In recent weeks, relations between indigenous groups and the Canadian government have soured further over the Trans Mountain Extension Project – the controversial proposal for extending oil pipelines in British Columbia and Alberta. This proposal, and other similar pipeline proposals, has led to a notable unification of indigenous groups in opposition. The ‘pipelines dispute’ between the government and a large section of its indigenous population has been rumbling on throughout the first year of Justin Trudeau’s leadership, but it intensified significantly at the start of November.
In general terms, it is fair to say that Canada has a chequered record in relation to implementing indigenous rights. Not only that, it has also traditionally failed adequately to recognise that they exist at all. Canada has long been incredibly cautious about accepting binding international legal obligations concerning indigenous peoples. Canada was, for example, famously one of only four states (along with the other likely suspects: Australia, New Zealand and the US) to vote against the UN Declaration on the Rights of Indigenous Peoples (UNDRIP) in 2007. 143 states voted in favour of it.
The UNDRIP in itself is non-binding, of course, but increasingly–even since the 1990s–it’s been claimed, for example by the International Law Association’s Committee on the Rights of Indigenous Peoples in its 2012 Sofia report, that many new indigenous rights have attained the status of binding customary international law (albeit that this probably can only be said for some, not all, of the UNDRIP’s provisions).
However, the four dissenting states have long persistently and consistently rejected the idea that there are any binding indigenous rights in custom. As such, they’ve been able to make the case that they’re ‘persistent objectors’ to the customary indigenous rights that have developed. In other words, based on its repeated objections before these rights became binding, Canada was able to claim that it had carved out a legal exemption to them.
That was, perhaps, until 2010, when Canada endorsed the UNDRIP and the standards contained within it. On the face of it, this looked like a reversal of its previous objector stance. However, on closer inspection, this wasn’t the U-turn that it appeared to be. Canada may have endorsed the declaration in 2010, but it did so extremely tentatively and made it very clear that it still saw it as merely aspirational. So the bunting had to be packed away: Canada apparently still was an exempt objector after all. Then, a year ago, Trudeau was elected. It took the Grits a few months, but in May this year the new Indigenous Affairs Minister, Carolyn Bennett, announced that Canada was formally adopting the UNDRIP, and that in so doing it was removing what she called its “permanent objector status.” Understandably, champions of indigenous rights around the world (and especially in Canada) rejoiced.

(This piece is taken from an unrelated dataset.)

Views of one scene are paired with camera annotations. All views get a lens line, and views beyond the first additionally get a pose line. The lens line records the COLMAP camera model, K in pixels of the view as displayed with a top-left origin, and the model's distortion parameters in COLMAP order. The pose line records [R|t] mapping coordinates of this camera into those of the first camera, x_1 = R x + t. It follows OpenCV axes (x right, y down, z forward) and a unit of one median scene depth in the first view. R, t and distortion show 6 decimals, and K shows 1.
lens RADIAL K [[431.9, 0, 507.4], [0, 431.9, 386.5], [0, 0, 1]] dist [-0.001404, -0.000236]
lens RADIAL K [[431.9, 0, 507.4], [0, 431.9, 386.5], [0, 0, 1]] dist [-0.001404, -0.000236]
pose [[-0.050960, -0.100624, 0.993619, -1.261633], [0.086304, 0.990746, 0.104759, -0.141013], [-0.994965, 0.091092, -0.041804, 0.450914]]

But, then, it became clear that it wasn’t going to be that simple. The grand gesture of adopting the Declaration was one thing, but realisations over the practical reality of actually having to implement it soon had the Canadian government backtracking. For example, in July, Justice Minister Jody Wilson-Raybould didn’t try to soften the blow when she said that incorporating its provisions into domestic law simply would be “unworkable.”

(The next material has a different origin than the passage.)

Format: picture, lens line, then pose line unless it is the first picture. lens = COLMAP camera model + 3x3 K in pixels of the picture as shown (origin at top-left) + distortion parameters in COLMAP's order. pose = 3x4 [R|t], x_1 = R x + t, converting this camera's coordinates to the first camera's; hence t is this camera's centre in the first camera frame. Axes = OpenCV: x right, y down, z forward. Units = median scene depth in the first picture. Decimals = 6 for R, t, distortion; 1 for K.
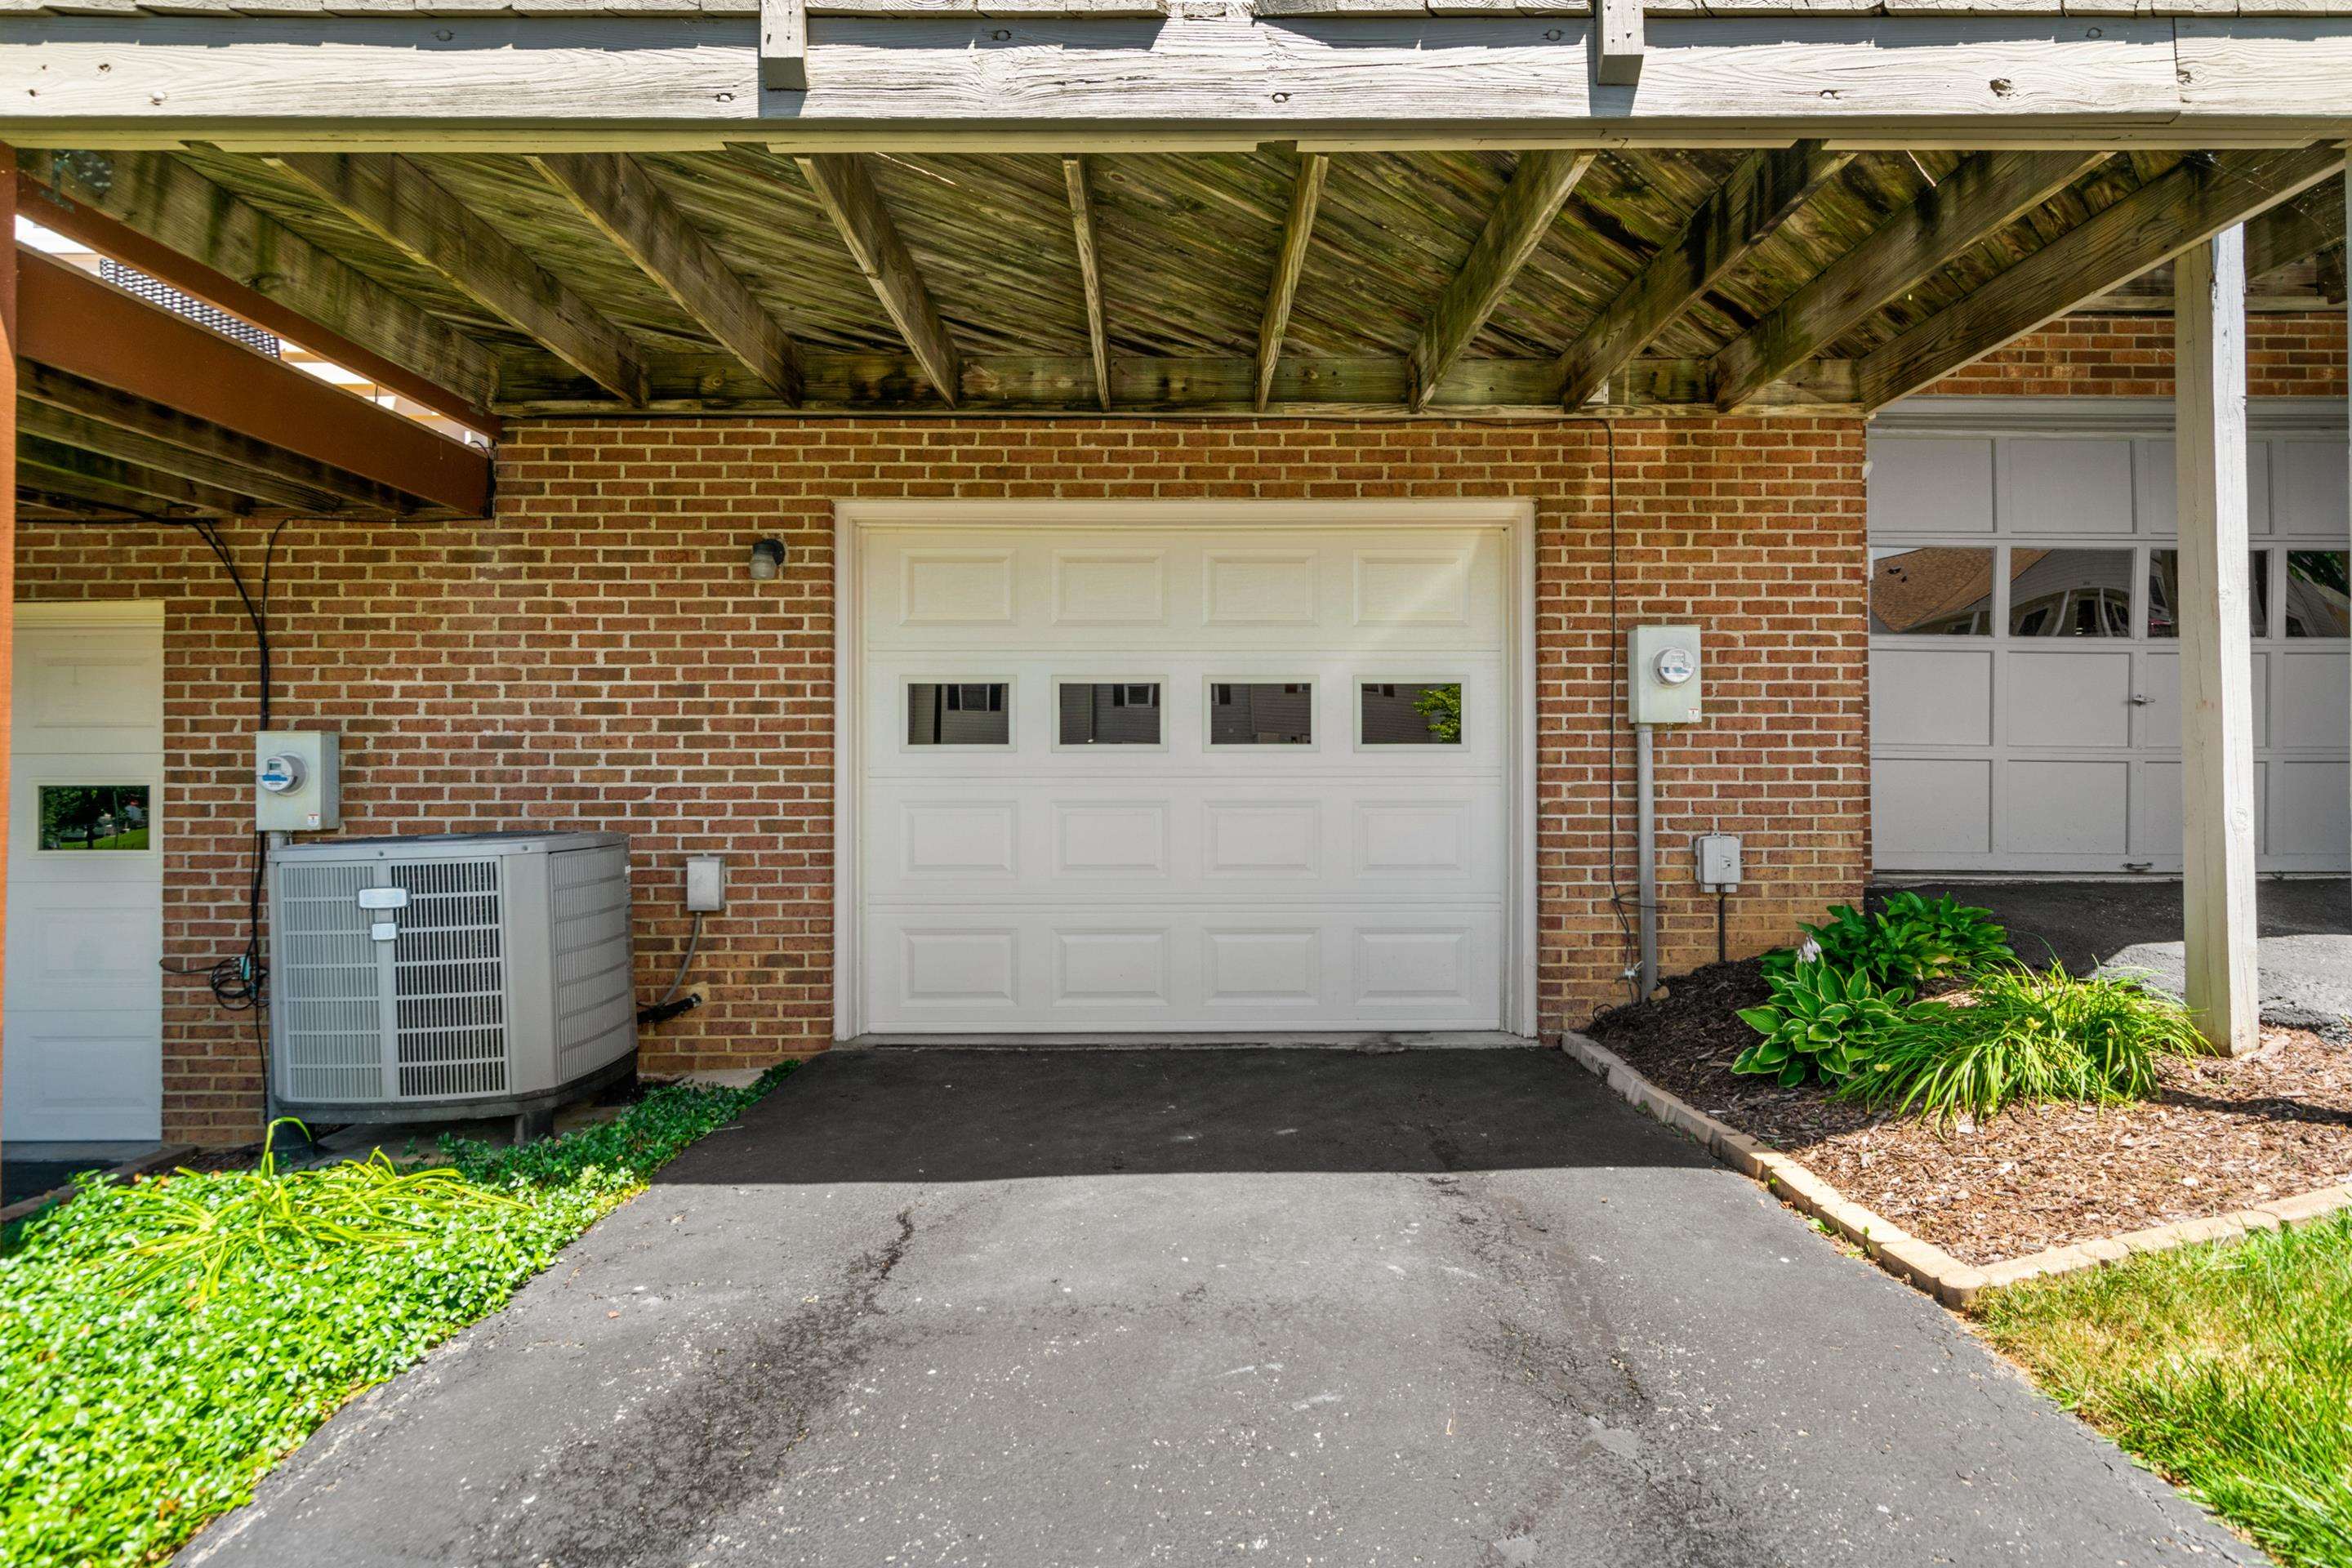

The implications of this latest U-turn on indigenous rights have come to a head, substantively, with the pipelines dispute. At the start of November Canada indicated that it feels that, while it needs to consult the native population regarding the pipelines, it doesn’t need indigenous approval to proceed with them. In response, indigenous leaders pointed out that UNDRIP Article 32(2)–a provision that is almost certainly also binding in custom, as was strongly implied in paragraph 213 of the 2011 Grand River arbitration final award–requires not just consultation but consent. Moreover, indigenous leaders also have stressed that they have not been meaningfully consulted either.
The question is thus no longer about the applicability of the law to Canada; it is about whether or not Canada itself applies the standards that it is legally required to apply.

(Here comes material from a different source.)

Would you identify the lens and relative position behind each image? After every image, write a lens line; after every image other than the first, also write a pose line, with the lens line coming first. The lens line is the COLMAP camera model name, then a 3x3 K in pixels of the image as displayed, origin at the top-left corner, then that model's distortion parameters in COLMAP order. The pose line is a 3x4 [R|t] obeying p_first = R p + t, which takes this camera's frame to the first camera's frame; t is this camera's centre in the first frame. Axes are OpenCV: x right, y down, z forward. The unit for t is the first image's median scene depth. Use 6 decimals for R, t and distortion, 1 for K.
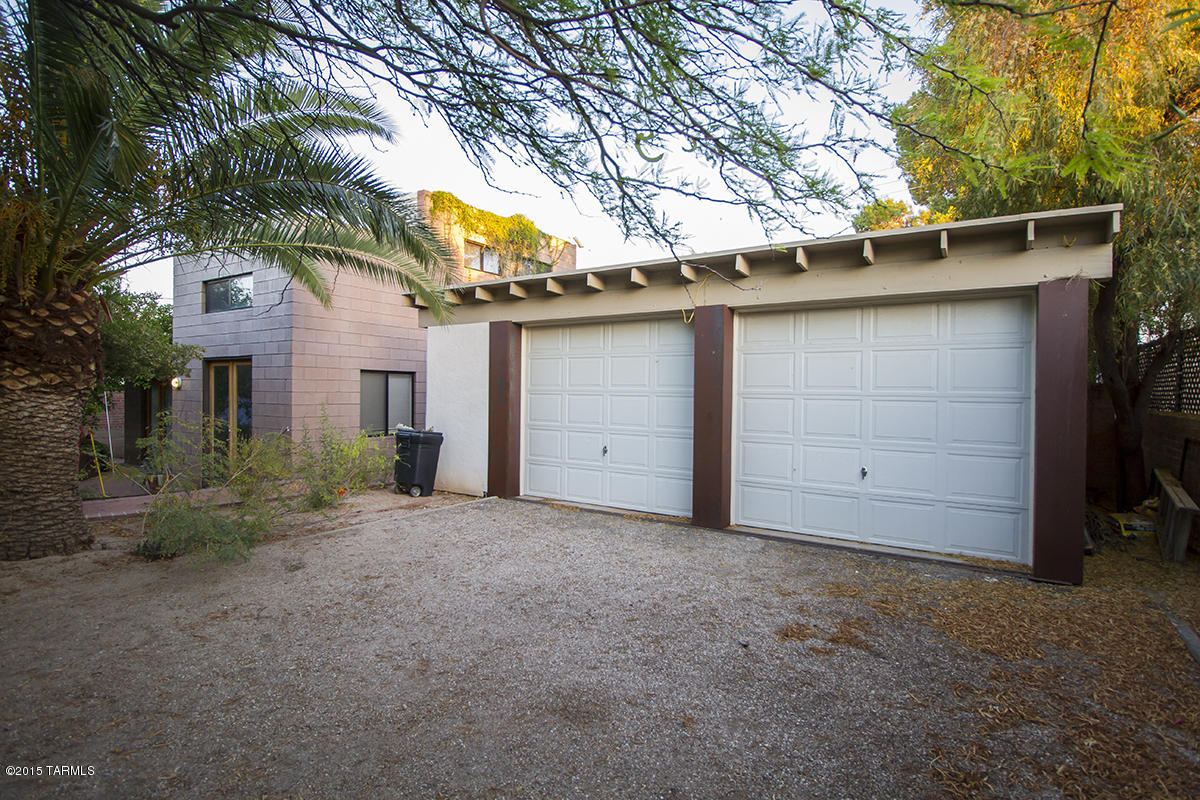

Are we, then, to think that Canada has made yet another volte face on indigenous rights, returning to its previous persistent objector position? Do we have to pack away the bunting a second time? Well, at least legally, no. If a state wants to keep the exempt status that it has gained through persistent objection, that objection must be maintained consistently. If the state acts inconsistently–by, say, formally adopting a UN Declaration that contains the relevant customary norm in question, as well as explicitly saying that this means that it is no longer a persistent objector–then exempt status is lost. State practice shows us that manifestly inconsistent behaviour is terminal for a persistent objector claim. There’s no going back. Canada is now bound by the provisions of the UNDRIP that have become binding in custom just like everybody else (well, nearly everybody else–the US, for one, is still holding out as a persistent objector).
The question is thus no longer about the applicability of the law to Canada; it is about whether or not Canada itself applies the standards that it is legally required to apply. This fact is far reaching in terms of its implications for the implementation of indigenous rights in Canada, but, right now, it translates into a requirement for consent on the part of the populations that would be affected by the proposed pipelines.